For those individuals, the immediate costs are obvious enough. Less obvious, and the thing this set of essays draws new attention to, is the shadow that faltering justice casts on other aspects of collective life – the toll on the economy, on public health, and on the work of our political representatives and institutions. On top of all this is the wider spread across society of dangerous understandings – that notional rights can be impossible to cash in, and that various public authorities we imagine to be ‘in charge’ lack the ability to make regulations and decisions stick. If such ideas become entrenched, society’s integrity and shared values are in jeopardy.
While the justice system is creaking, it is of course important to acknowledge it has not collapsed, and (mostly) continues to deliver justice, even if it does so slowly. Increasingly, though, lack of access and lack of speed combine to raise the question of workarounds and alternatives. Whether it is giant corporations’ algorithms substituting for legal process in consumer matters, or MPs’ offices doing what legal caseworkers might once have done, the combined effect of these pieces is to show that something important can be lost.

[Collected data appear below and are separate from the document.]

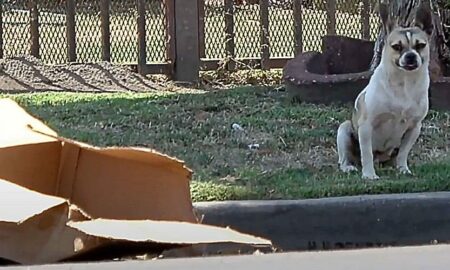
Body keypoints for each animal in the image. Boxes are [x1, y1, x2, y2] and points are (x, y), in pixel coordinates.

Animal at [336, 2, 434, 180]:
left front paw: (403, 169)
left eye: (420, 46)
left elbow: (403, 153)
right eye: (396, 47)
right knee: (346, 158)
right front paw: (369, 175)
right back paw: (349, 167)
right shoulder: (366, 126)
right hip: (344, 130)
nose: (410, 56)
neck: (404, 82)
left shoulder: (414, 128)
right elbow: (366, 153)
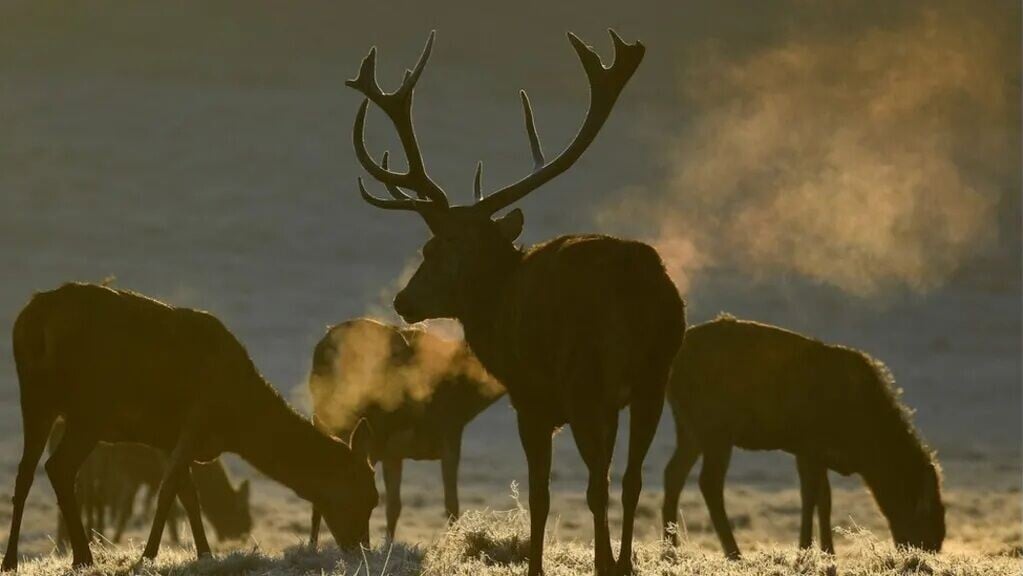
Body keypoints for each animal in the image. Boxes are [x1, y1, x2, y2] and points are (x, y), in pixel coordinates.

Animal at [1, 283, 378, 571]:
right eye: (366, 497)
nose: (361, 551)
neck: (237, 422)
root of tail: (33, 320)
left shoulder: (172, 437)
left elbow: (188, 495)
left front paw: (205, 554)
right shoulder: (197, 417)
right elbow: (169, 490)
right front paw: (147, 556)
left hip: (35, 398)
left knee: (25, 473)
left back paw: (11, 560)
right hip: (90, 408)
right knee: (58, 467)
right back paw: (82, 557)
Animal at [343, 30, 685, 576]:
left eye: (433, 249)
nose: (403, 300)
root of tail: (636, 280)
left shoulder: (530, 397)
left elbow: (541, 494)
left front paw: (538, 565)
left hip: (588, 382)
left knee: (599, 483)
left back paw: (606, 562)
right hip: (655, 376)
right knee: (631, 479)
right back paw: (623, 563)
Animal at [662, 315, 945, 558]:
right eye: (926, 522)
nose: (926, 552)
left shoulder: (811, 451)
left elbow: (824, 498)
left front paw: (827, 552)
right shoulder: (810, 443)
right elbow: (811, 496)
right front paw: (806, 550)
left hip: (688, 428)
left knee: (673, 473)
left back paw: (670, 550)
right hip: (716, 428)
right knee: (708, 482)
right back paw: (733, 553)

To appreciate this, one does not have to say that a legal approach, still less an actual ‘day in court’, is the best way to resolve every problem. The formal justice system isn’t everything. One reason there is such a crying need for the remedies of civil law just now is that many other important things – such as good public administration – seem to be in such short supply. Even when the courts are working well, they are expensive for the public, and often tiring and confusing for the individual. Careful balances need to be struck when it comes to managing resources for the courts themselves and the services that might reduce the need for using them.

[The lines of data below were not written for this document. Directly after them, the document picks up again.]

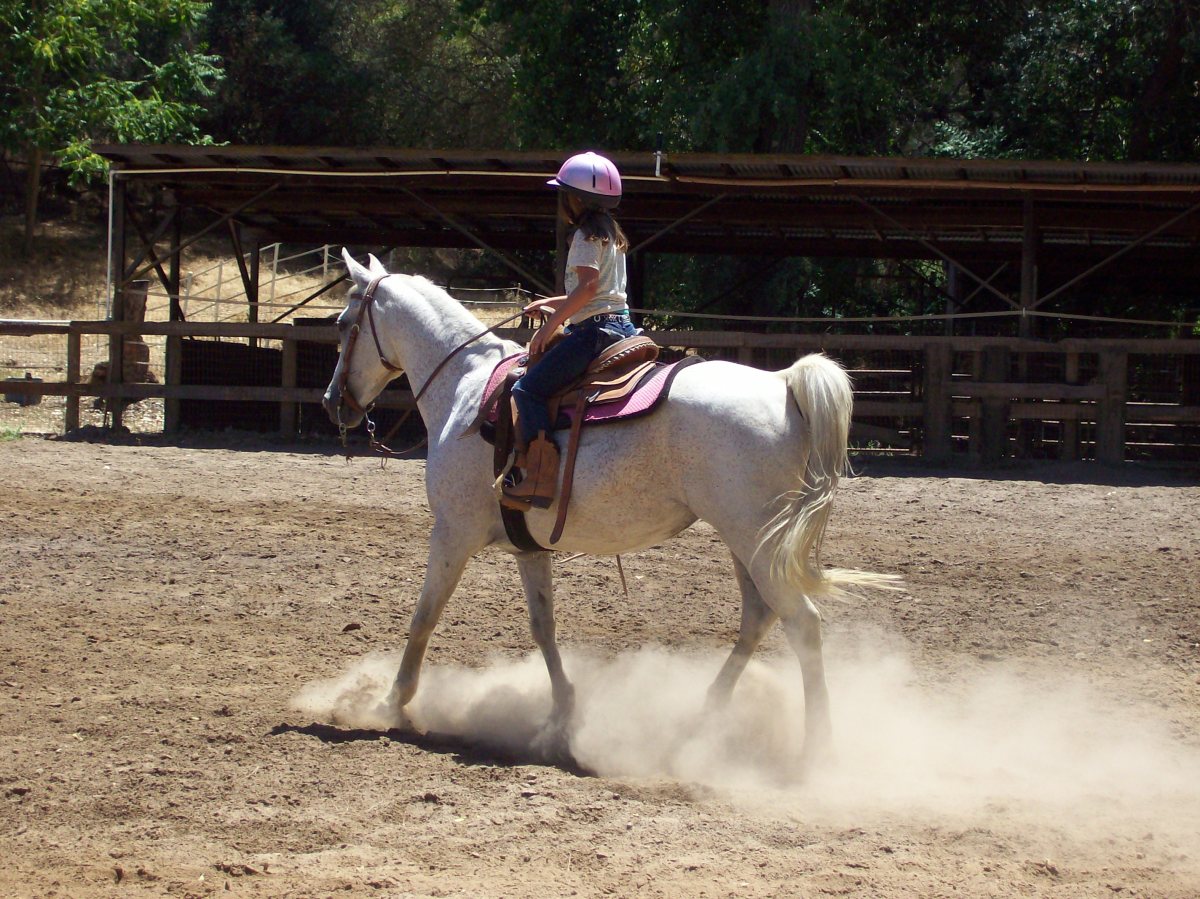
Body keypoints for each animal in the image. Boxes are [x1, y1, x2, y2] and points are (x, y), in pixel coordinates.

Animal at [322, 248, 898, 769]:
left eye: (344, 324)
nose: (333, 404)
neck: (464, 388)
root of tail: (783, 383)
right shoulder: (527, 547)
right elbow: (543, 627)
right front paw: (562, 716)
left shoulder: (451, 532)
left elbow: (424, 616)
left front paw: (389, 703)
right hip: (750, 541)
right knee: (759, 618)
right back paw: (702, 719)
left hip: (756, 538)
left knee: (802, 624)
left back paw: (816, 753)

Nonetheless, right throughout history, legal systems and courts have been one of the first and most foundational establishments that emerging states have devised. Other means of dispute resolution are perfectly valid. But to the extent that they are effective, it is often because all parties understand that the alternative of litigation is available if ultimately needed. The briefest thought experiment about what would happen if the justice system were to lurch from creaking into outright collapse – cue visions of endlessly unresolved disputes or even conflicting citizens taking disputes into their own hands – is enough to establish how badly we would miss what we’ve still just-about got.

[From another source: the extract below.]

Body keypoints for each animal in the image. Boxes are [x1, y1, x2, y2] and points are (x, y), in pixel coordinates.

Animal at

Along with the frail condition of our justice system, what percolates through this collection of essays are the values and benefits that the system embodies and also does so much to embed across society. There is no reason why a society that was once moving towards increasingly open, effective and accessible justice cannot begin to steer towards it again. It is, as this collection of essays suggests, high time for a little respect and whole lot of repair.